#### Given text:
A YEAR ago it was panthers. Now horses have captured the imagination of Givenchy designer Riccardo Tisci, whose fall-winter show in Paris presented a highly charged and at times fetish-ized take on equestrian riding gear.

Jodphurs in black and sable brown shaped the silhouette of the collection's first half, with oversized earrings like horse-blinders complementing high riding boots.

As ever with Tisci, there was a sense of danger at all times with chokingly tight neck scarves, loud, troubling music, and even one skintight leather piece that looked like bondage gear.

Maturing past his obsession with black, most of the looks incorporated reds, blues, and even pink pulling off a street-style effect. There was a tangible 1970s edge as the collection developed. Intentionally crude stitching in one leather dress was followed by a series of intense dresses.

Alexander McQueen

The wonderment was tangible at Sarah Burton's accomplished and vibrantly colored ready-to-wear show for Alexander McQueen. Feather explosions that ballooned in three dimensions spelled awe for spectators.

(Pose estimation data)
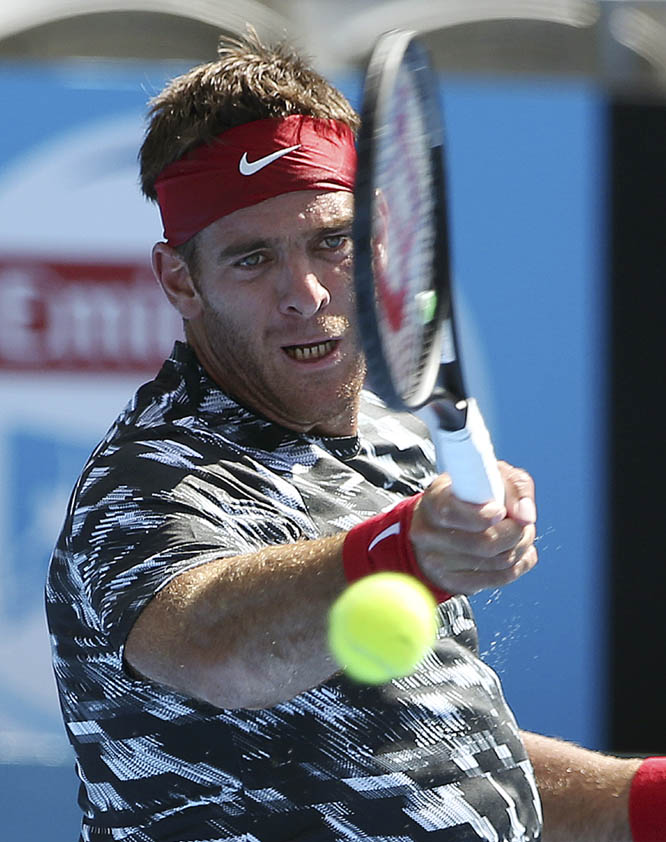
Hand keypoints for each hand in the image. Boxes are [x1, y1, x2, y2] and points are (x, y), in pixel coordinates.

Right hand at [409, 461, 537, 594]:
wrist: (439, 523)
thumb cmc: (470, 494)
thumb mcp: (489, 475)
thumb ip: (514, 487)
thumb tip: (526, 516)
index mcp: (434, 499)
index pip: (451, 512)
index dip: (482, 516)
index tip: (500, 511)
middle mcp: (428, 532)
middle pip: (483, 543)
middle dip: (516, 533)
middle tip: (523, 524)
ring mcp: (436, 561)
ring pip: (495, 563)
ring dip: (520, 549)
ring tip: (522, 536)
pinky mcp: (449, 582)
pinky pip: (495, 580)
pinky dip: (517, 567)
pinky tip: (520, 555)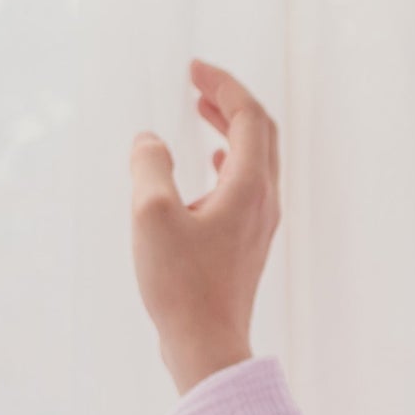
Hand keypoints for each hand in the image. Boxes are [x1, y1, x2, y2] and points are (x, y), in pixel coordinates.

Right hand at [129, 59, 280, 393]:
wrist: (206, 345)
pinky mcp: (248, 243)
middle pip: (260, 133)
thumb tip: (150, 141)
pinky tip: (212, 165)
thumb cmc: (180, 285)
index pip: (249, 116)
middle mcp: (265, 201)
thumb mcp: (151, 214)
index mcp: (249, 186)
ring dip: (231, 129)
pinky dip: (230, 160)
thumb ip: (150, 166)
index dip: (223, 85)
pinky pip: (248, 185)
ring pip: (256, 159)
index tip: (193, 69)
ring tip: (200, 111)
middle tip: (197, 81)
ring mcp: (260, 223)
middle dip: (230, 101)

#### Required action A:
List every color named in the fashion review.
#### Required action B:
From the fashion review, quote the passage starting at "As ever with" and ending at "of intense dresses.".

#### Output A:
black, sable brown, reds, blues, pink

#### Output B:
As ever with Tisci, there was a sense of danger at all times with chokingly tight neck scarves, loud, troubling music, and even one skintight leather piece that looked like bondage gear.

Maturing past his obsession with black, most of the looks incorporated reds, blues, and even pink pulling off a street-style effect. There was a tangible 1970s edge as the collection developed. Intentionally crude stitching in one leather dress was followed by a series of intense dresses.